Histological and thermodynamical features of cathepsin B-positive tumors of non-small cell lung cancer obtained by syntactic structure analysis

Cellular orders in normal tissue and in tumors can be described on the basis of physical terms. Assuming that the peptidase cathepsin B is involved as an essential factor in tumor progression we analyzed the corresponding distribution pattern and determined the entropy of this cell fraction in tumors by syntactic structure analysis using nearest neighbor relationships. Of the 120 surveyed sections from primary lung tumors 62 (51.7 %) were identified with cathepsin B expressing cells. Cathepsin B-positive tumor cells have significantly shorter mean cell-cell distances (p<0.01) and form significantly higher number of tumor cell clusters (p<0.01) when compared with cathepsin B-negative tumor cells. The diameters of the cathepsin B positive tumor cell clusters are increased in moderately and intensively stained tumor cell areas compared to the cathepsin B negative ones (p<0.1 and p<0.05, respectively).
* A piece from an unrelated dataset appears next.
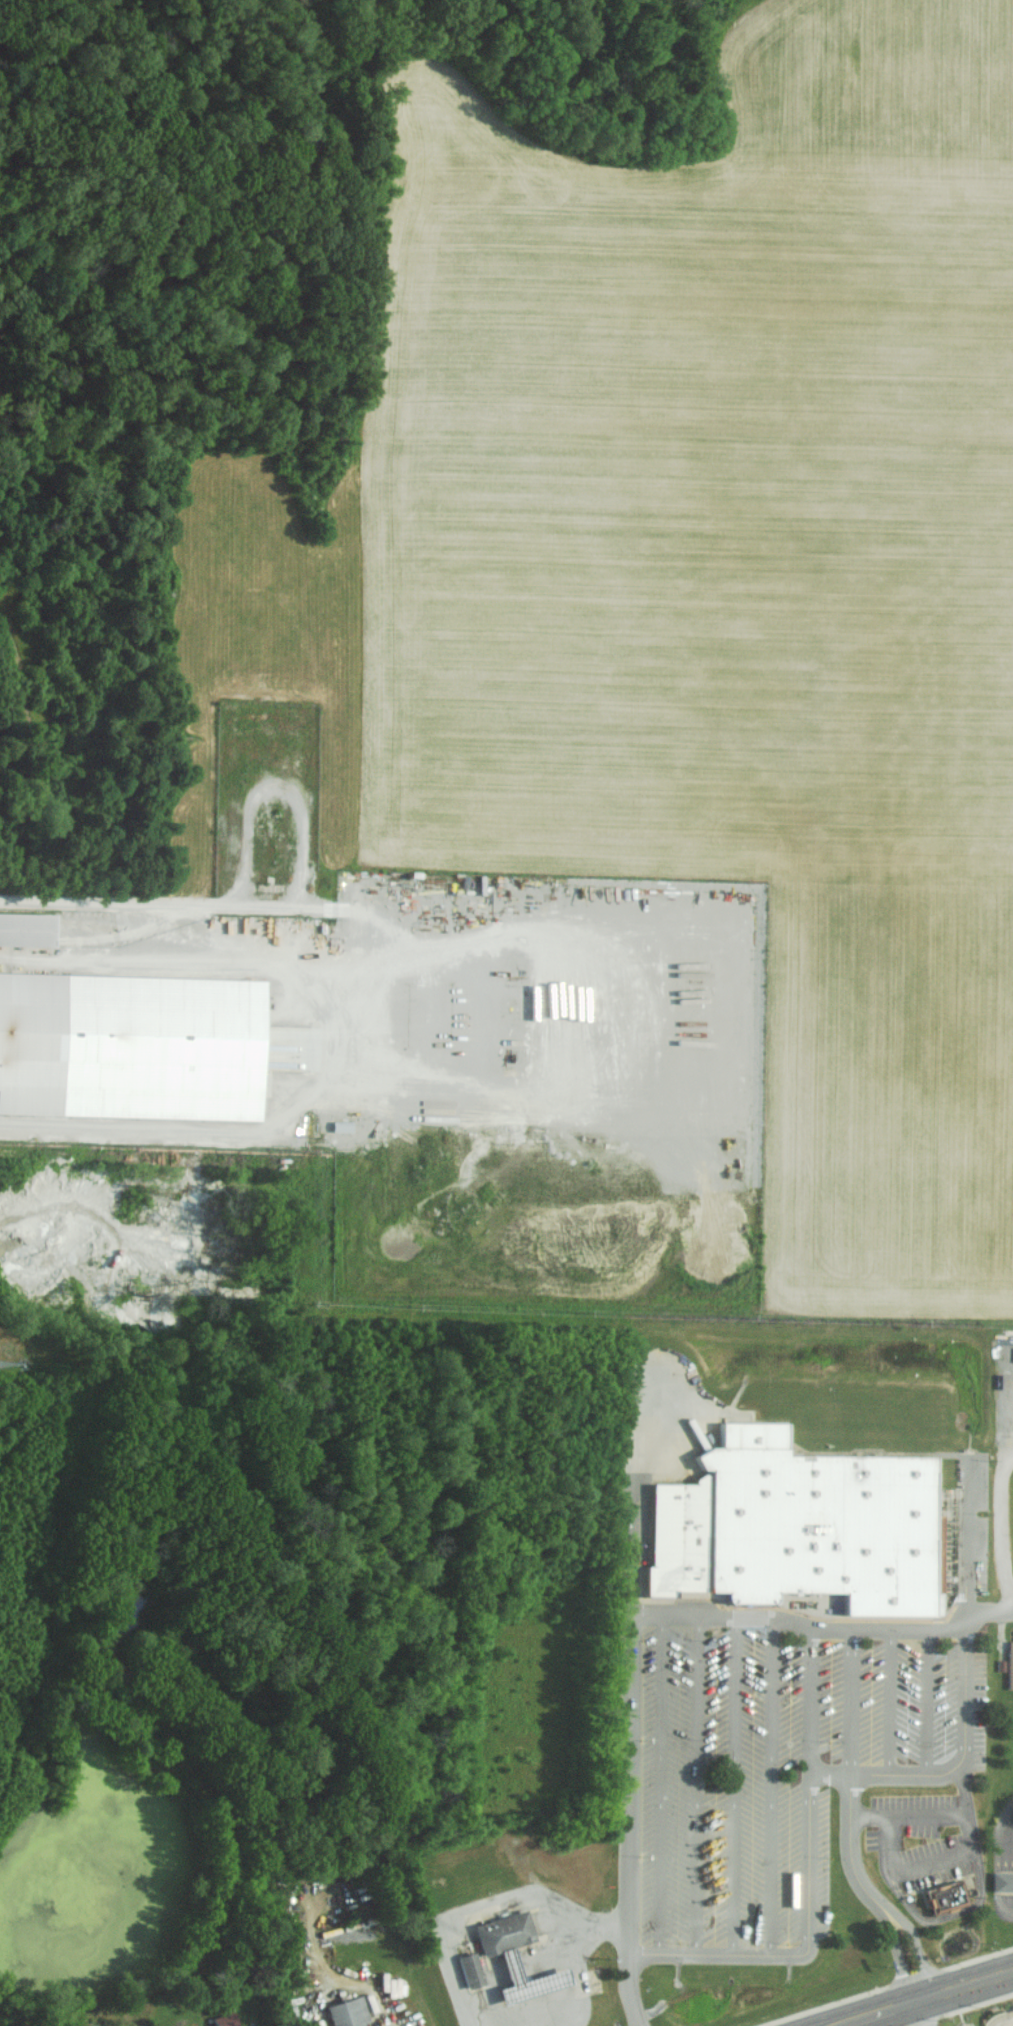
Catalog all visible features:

The mean cell-cell distance between positive tumor cells was significantly shorter in squamous cell carcinomas (SCC) compared to adenocarcinomas (AC) (p<0.01). We found an increased number of tumor cell clusters in intensively stained areas of SCC compared with AC (p<0.05). Interestingly, in dedifferentiated tumors cells which strongly expressed cathepsin B, have significantly (p<0.01) shorter mean cell-cell distances compared with those well differentiated tumors. In conclusion, cathepsin B positive tumor cells have shorter mean cell-cell distances and form higher number of tumor cell clusters. Our findings indicate that cathepsin B positive tumor cells of primary lung tumors seem to detach as tumor cell clusters instead of single tumor cells. This process appears to be more pronounced in squamous cell carcinomas than in adenocarcinomas.